人狼王子と獣使い少女
ランバルドはクロウの父親で、ジルの育ての親にあたる。クロウは、ジルの兄のような存在だ。


ジルは、物心もつかない頃にこの獣人村に捨てられていた人間の子供だ。


敵対する人間の子供であるジルを、最初村の獣人たちは皆怖がった。誰も、泣いている幼いジルに関わろうとはしなかった。


だがランバルドだけはジルに優しい言葉をかけ、家に連れ帰り、まるで自分の本当の娘のように大切に育てたのだ。






あれから十二年。ジルはすっかり獣人の世界に溶け込んでいた。


ジルのように獣人に親しんでいる人間は、珍しいらしい。だからランバルドは、この村をなるべく離れないようにと、いつもジルに言っていた。


町へ行って人間たちの好奇の視線にさらされたら、傷つくのはジルだからだ。


そのためジルは、今まで一度も町に行ったことがない。





二人は、町に行く支度をするために母屋に戻ることにした。


辺りには緑が生い茂り、甘い花の香りを風が運んでくる。丘に立つランバルドの家からは、獣人の里全体が見渡せる。


サラサラと流れる小川に、緩やかに回転する水車。丘に広がる広大な畑、ポツポツと点在する煉瓦造りの家々。人間たちに町を追われた獣人たちはこの丘にいつしか集い、畑を耕すようになった。

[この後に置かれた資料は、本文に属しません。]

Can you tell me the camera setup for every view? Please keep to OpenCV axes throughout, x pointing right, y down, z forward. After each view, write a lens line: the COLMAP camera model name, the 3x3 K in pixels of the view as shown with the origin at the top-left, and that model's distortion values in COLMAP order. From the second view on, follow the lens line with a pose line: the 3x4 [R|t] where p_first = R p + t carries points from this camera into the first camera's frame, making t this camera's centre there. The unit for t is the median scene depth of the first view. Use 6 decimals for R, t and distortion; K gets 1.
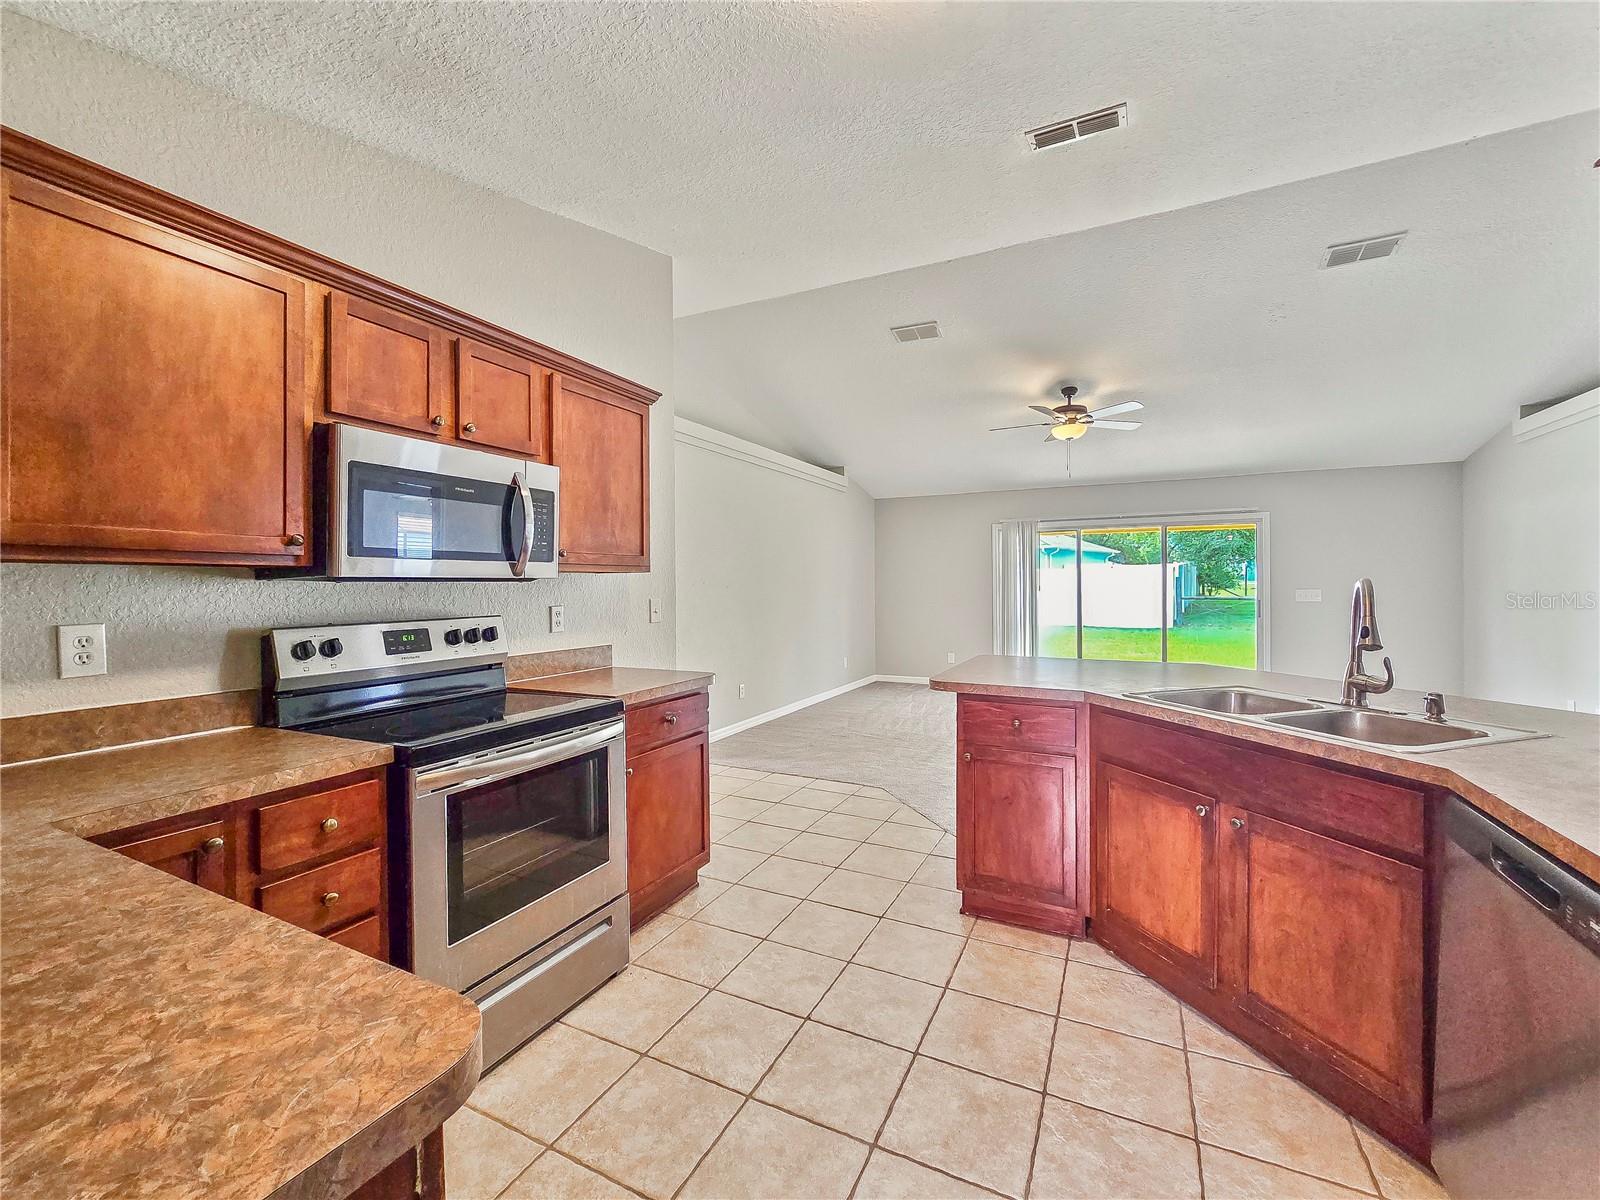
lens RADIAL K [[674.2, 0, 797.6], [0, 674.2, 594.3], [0, 0, 1]] dist [0.002937, 0.000254]
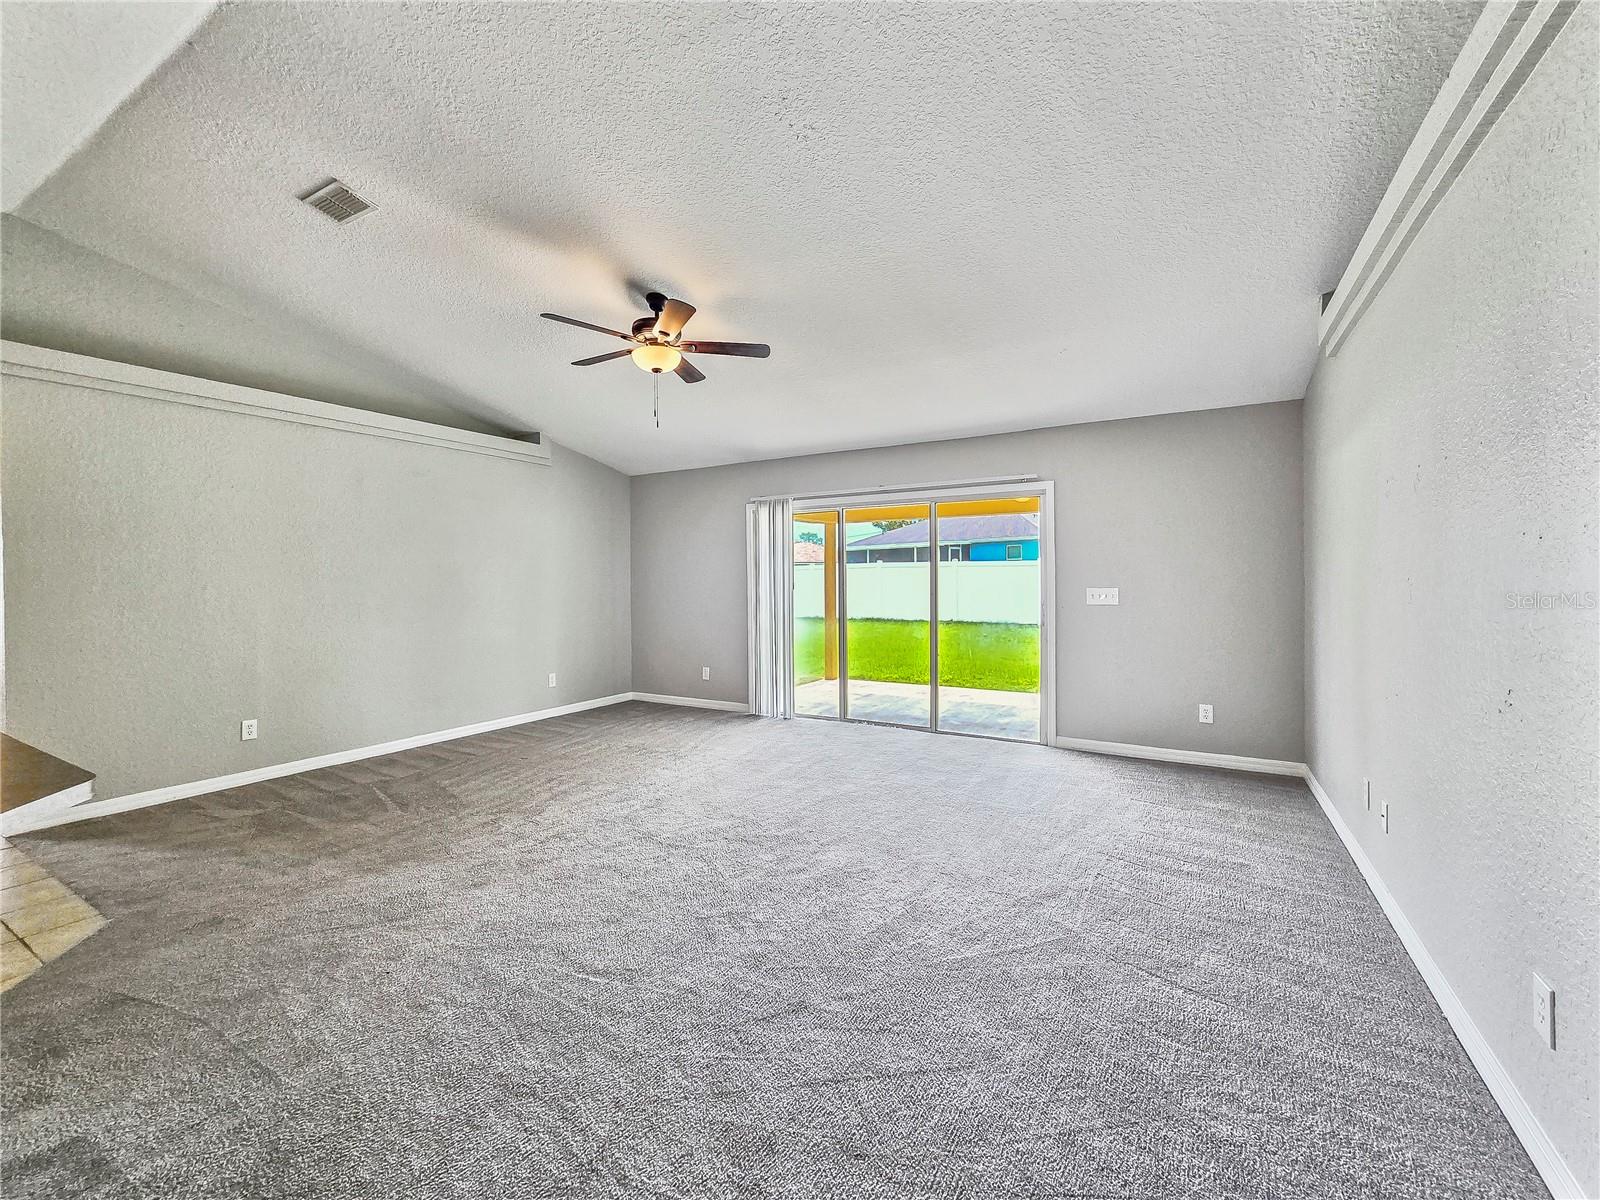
lens RADIAL K [[674.2, 0, 798.3], [0, 674.2, 590.5], [0, 0, 1]] dist [0.002937, 0.000254]
pose [[0.998107, -0.001822, -0.061474, 0.417610], [0.002140, 0.999985, 0.005110, -0.006707], [0.061464, -0.005232, 0.998096, 0.227219]]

ここ以外にも、獣人たちが人間から隠れるようにして暮らしている村が、世の中にはいくつかあるらしい。


獣人たちの収入は、時折町で農作物を売って得られるわずかな金額だけだ。あとは、自給自足で暮らしをまかなっている。





眼下に広がる景色を歩きながらジルが眺めていると、ふとクロウがジルのライトブラウンの髪に触れた。


サラリ、とクロウの指の間を髪の毛が流れていく。目線を上げれば、間近に優しげに細められたクロウの瞳があった。


ジルは、瞬く間に顔を赤くする。クロウは、無自覚にこうやって触れてくる時があるからタチが悪い。


「髪、伸ばさないの? いつもこの長さだ」


獣人は、髪が人間ほど伸びない。だから獣人の女たちの髪は、皆肩につくかつかないかの長さだ。


獣人に憧れて、ジルはいつも自分の髪を獣人の女たちと同じように切っていた。